Vereinzelt sitzen Grüppchen auf den Wiesen, sogar einige meiner Kommilitonen entdecke ich. Doch heute ist mir nicht nach Gesellschaft. Es mag nicht stimmen, dass ich an der Hausarbeit arbeiten muss – weil ich sie bereits fertig geschrieben habe -, trotzdem sollte ich nach Hause gehen. Ich brauche Ruhe und vielleicht wirklich einen Tee. Vermutlich werde ich mich mit einem der Kursbücher unter meiner Bettdecke vergraben und solange lernen, bis mir vor Müdigkeit die Augen zufallen.

»Cordeirinho?« Hurricane taucht direkt vor mir auf dem Kiesweg auf. Zunächst will ich die Augen verdrehen, doch eine leise schwache Stimme in meinem Inneren, flüstert mir mahnend zu, dass es da diesen Moment zwischen uns gegeben hat. Diesen Moment, als er mich in den Arm nahm und gewartet hat, bis ich aufhörte zu weinen. Dieser Moment, als er mich nach Hause gebracht hat und so völlig anders war, als ich gedacht hätte.

»Hallo Hurricane«, antworte ich deshalb. Er sieht erschöpft aus. Um seine Augen liegen dunkle Schatten und das allseits bekannte Lächeln ist nicht auffindbar. Mit gerunzelter Stirn und schief gelegtem Kopf sieht er mich an. Prüfend, forschend, wissbegierig. Fast wie ein Forschungsobjekt. Bin ich das für jeden Kerl? Ein Objekt? Vermutlich. Weil ich mich schließlich selbst dazu mache. Ich reduziere mich auf meine Reize, wenn es um Männer geht. Freiwillig.

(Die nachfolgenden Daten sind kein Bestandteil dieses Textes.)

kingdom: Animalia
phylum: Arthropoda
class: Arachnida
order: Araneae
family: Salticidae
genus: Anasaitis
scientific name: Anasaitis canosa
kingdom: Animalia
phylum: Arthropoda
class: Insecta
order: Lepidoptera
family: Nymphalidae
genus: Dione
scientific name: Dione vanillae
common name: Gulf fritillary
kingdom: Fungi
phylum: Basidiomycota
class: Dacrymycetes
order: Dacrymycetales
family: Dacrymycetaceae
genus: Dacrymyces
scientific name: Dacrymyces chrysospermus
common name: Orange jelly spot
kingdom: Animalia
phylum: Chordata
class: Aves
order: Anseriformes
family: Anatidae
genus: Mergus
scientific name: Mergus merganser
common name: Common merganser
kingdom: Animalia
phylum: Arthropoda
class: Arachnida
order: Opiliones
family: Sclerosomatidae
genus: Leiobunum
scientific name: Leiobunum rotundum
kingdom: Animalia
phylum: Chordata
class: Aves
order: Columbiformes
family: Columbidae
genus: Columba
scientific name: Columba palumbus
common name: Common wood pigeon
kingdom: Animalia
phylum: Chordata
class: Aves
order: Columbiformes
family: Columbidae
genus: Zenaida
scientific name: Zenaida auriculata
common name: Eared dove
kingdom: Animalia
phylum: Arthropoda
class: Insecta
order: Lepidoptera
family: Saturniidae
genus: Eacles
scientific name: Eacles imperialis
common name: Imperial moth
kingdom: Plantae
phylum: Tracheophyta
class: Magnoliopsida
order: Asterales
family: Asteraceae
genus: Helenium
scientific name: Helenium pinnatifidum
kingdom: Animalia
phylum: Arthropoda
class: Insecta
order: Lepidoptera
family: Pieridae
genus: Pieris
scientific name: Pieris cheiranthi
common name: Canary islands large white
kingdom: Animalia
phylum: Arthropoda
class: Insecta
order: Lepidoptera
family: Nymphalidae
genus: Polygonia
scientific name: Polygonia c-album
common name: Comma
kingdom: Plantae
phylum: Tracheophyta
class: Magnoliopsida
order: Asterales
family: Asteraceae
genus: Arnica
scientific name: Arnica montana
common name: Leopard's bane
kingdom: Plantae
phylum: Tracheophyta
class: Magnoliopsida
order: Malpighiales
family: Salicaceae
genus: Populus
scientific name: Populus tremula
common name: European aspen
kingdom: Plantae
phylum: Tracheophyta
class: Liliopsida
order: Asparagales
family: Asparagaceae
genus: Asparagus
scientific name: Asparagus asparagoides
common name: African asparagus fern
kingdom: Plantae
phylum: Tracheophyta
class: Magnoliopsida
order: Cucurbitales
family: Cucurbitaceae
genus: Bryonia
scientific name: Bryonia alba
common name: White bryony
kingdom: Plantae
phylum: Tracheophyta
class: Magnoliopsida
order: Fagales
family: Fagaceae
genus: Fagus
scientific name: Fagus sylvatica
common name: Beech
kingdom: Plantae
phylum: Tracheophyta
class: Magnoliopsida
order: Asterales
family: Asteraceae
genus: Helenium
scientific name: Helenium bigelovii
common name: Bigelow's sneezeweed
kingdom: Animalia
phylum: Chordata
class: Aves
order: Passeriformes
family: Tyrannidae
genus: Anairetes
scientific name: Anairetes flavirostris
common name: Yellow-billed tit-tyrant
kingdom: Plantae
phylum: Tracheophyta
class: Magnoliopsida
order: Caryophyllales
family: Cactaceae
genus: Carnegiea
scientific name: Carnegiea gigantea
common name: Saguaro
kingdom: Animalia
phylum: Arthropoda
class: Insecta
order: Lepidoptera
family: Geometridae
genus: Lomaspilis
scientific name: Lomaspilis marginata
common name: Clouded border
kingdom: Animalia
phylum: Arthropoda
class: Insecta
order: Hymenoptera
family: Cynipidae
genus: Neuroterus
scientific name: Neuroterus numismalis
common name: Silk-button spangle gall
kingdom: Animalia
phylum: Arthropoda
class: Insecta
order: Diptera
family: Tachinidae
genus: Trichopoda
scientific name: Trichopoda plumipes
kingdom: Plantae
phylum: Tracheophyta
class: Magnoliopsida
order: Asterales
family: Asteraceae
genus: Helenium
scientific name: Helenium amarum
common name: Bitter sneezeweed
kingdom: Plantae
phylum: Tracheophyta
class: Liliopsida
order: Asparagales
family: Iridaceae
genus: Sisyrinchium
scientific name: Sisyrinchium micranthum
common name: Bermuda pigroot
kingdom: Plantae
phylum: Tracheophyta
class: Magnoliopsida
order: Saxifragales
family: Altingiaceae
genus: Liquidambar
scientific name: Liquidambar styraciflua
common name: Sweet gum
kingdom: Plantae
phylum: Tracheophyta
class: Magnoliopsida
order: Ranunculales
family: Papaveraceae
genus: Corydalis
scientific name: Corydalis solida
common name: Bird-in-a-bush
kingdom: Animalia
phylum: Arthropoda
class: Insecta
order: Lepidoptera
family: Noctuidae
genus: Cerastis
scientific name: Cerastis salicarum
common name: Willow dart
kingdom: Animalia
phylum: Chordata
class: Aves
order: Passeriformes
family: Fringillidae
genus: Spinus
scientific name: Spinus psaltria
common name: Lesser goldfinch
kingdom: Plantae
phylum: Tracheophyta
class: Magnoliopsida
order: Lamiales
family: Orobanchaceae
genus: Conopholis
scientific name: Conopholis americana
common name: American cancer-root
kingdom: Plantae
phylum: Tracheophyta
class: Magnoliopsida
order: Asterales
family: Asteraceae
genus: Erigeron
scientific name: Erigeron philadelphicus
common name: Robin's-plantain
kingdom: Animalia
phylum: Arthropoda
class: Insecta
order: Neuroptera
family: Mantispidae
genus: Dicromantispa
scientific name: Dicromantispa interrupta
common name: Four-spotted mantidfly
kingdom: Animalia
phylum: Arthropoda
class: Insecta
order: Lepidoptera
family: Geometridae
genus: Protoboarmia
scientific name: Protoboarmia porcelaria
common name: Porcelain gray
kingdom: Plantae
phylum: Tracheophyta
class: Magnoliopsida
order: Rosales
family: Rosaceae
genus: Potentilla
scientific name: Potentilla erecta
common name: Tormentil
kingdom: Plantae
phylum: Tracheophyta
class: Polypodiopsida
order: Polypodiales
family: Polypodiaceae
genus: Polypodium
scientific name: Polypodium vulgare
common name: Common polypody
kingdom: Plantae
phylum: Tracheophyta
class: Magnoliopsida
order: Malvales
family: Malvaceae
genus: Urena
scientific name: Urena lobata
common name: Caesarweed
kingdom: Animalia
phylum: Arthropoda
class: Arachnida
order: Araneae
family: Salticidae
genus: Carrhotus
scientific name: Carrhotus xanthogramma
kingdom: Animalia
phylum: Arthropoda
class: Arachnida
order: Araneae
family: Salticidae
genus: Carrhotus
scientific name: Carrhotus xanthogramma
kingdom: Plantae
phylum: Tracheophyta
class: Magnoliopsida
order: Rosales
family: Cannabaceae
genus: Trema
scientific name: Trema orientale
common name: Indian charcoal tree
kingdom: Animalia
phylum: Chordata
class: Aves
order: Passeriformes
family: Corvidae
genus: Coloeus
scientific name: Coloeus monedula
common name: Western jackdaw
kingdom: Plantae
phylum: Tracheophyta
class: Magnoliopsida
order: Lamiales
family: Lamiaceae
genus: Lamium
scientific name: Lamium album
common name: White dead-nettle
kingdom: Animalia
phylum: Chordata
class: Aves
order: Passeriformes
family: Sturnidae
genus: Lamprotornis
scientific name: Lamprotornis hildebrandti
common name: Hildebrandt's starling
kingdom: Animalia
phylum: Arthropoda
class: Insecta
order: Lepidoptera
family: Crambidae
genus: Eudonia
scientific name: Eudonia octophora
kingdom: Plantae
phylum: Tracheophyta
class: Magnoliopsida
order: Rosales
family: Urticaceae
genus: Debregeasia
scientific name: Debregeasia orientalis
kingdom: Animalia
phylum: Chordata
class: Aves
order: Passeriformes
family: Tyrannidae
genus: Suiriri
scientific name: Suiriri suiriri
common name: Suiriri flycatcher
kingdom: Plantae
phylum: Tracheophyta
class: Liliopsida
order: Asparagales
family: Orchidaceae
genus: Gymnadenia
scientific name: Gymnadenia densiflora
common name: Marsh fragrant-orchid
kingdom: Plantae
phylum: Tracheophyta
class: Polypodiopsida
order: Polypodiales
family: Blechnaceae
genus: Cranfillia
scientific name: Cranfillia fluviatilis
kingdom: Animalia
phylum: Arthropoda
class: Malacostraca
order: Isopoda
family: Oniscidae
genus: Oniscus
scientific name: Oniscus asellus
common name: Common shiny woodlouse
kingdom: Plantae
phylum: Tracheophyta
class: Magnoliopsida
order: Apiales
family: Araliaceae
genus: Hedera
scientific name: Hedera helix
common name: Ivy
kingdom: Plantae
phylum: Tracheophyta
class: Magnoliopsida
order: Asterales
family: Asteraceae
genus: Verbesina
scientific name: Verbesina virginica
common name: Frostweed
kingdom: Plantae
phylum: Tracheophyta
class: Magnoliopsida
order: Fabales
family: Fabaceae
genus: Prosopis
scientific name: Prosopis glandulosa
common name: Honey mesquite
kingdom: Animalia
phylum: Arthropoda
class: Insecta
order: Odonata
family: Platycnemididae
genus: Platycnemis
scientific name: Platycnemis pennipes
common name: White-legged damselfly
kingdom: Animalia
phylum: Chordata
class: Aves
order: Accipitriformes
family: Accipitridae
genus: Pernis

»Ist alles in Ordnung?« Seine Frage erstaunt mich, denn ich habe mit einem dummen Spruch gerechnet. Schließlich sehe ich fürchterlich aus. Meine Schminke ist durch das Meerwasser völlig verschwunden, meine Haare eine feuchte Katastrophe und vermutlich leuchten meine Augen ziemlich rot vom Weinen und dem Alkohol.

»Natürlich. Weshalb sollte nicht alles in Ordnung sein? Mir geht es gut. Ich bin auf dem Weg nach Hause«, rattere ich herunter. Schützend wickle ich das Strandtuch dichter um meinen Oberkörper. Hurricane quittiert diese Geste mit einer zuckenden Augenbraue. Noch immer stecken seine Hände in den Taschen seiner lockeren Sporthose, deren Enden um seine hübschen Knie schwingen. Hübsche Knie? Deus, Arla.